Even if an eavesdropping attack has been detected, either by chance or following a TSCM inspection , it is unlikely to be reported into the public domain. The duty of a business is to its shareholders. If knowledge of an eavesdropping attack might knock millions off the company’s share value, does that company release that knowledge into the public domain if it doesn’t have to? Professional TSCM consultants, quite rightly, will react to the discovery of evidence of an eavesdropping attack by supporting their client’s wishes regarding disclosure of the event, and will guide their client as to choices of response to the find. In almost all cases it will be to keep the knowledge to as few people as possible.
Hence there has been little real data available to convince the business community of the real risk to business and people from eavesdropping, and little public awareness of the presence of the threat. And with the tangible evidence not there those holding the purse strings have been largely unwilling to release the funds necessary to meet the threat.
There are a number of related factors leading to an increased awareness of the threat. Significantly one factor is the clearer understanding of, and resulting diligently applied defensive measures against, the electronic and cyber threats to our digital information and communications. The application of encryption and other protective measures applied to computers and networks, together with a more mature and threat aware user community, has made information sought though these routes to be progressively riskier and less productive for those seeking information for malicious purpose.
However the drive to obtain advantage and profit through the acquisition of valuable information remains. Hence the eavesdropper is forced to seek alternative routes to acquire such assets, and the obvious focus is upon where the targeted information is necessarily free of the encryption and other electronic barriers that have been put in place to protect it. And these are focussed upon the points at which it needs to be said, heard or seen by a human being. Paper documents, screen displays, telephones, meetings and conferences are now the focus of attention of the eavesdropper, and not just in the work place: Those working from home or on the move in public transport and hotels can prove valuable targets, especially since there is likely to be less physical security to overcome and easier access to the proximity of the target, associated communications and computers.
The emergence of knowledge
Another Factor is the increased knowledge and availability, and enthusiastic development, of sophisticated technologies, with high eavesdropping potential, in the public domain. That which may previously have been in the world of secretive government agencies is now freely available for all, with a vast range of both hardware and software, pre compiled, for enthusiasts to play with – and those with malicious intent will be fully involved in applying this technology to their purpose.
Neither has the high end of the technical eavesdropping market been slow to respond. In addition to the vast, low priced, market in basic eavesdropping devices, increasingly sophisticated hardware and software is being actively distributed from a number of sources, and the high prices attached to these products reflect the investment in development as well as the demand.

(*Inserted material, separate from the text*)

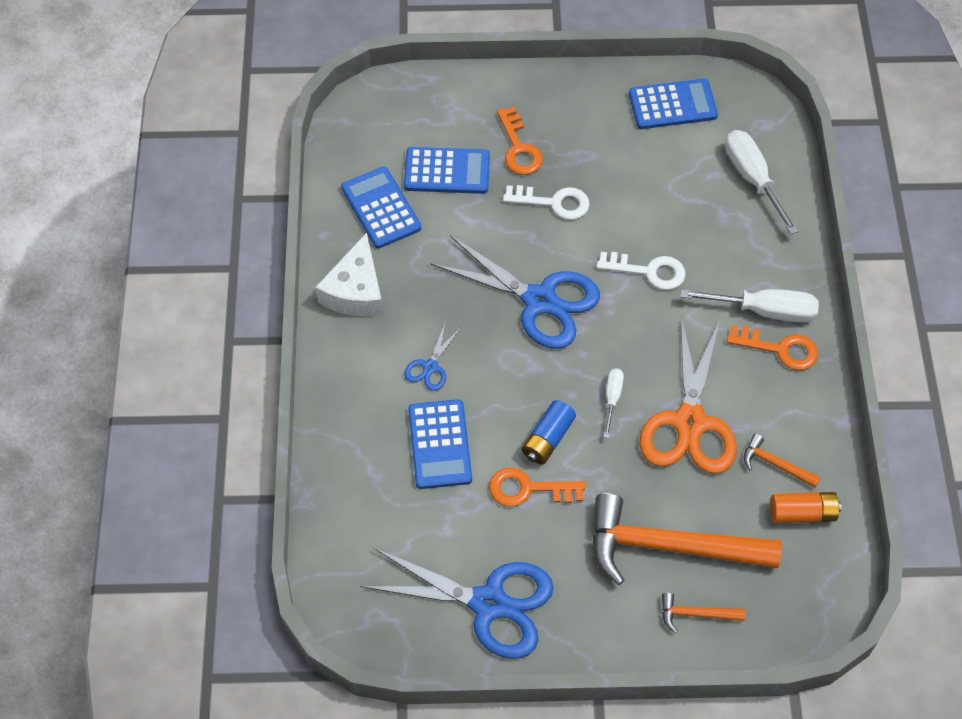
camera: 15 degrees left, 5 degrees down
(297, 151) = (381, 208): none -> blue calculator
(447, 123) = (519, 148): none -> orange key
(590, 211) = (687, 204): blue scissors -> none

Business and the Security Sector are beginning to recognise the eavesdropping threat and the risk to their business and financial well-being, and this is evidenced by the rise in investment in countermeasures development, research and technology, and the mitigation of the risk.
The TSCMi is focussed upon ensuring its members are kept up to date and able to meet the increasingly complex range of technologies applied against our businesses and our privacy. Last month’s conference was an eye-opener to many and our members will be taking on board the emerging threats as they serve their clients. It’s a changing world, and we must be ready to meet the change.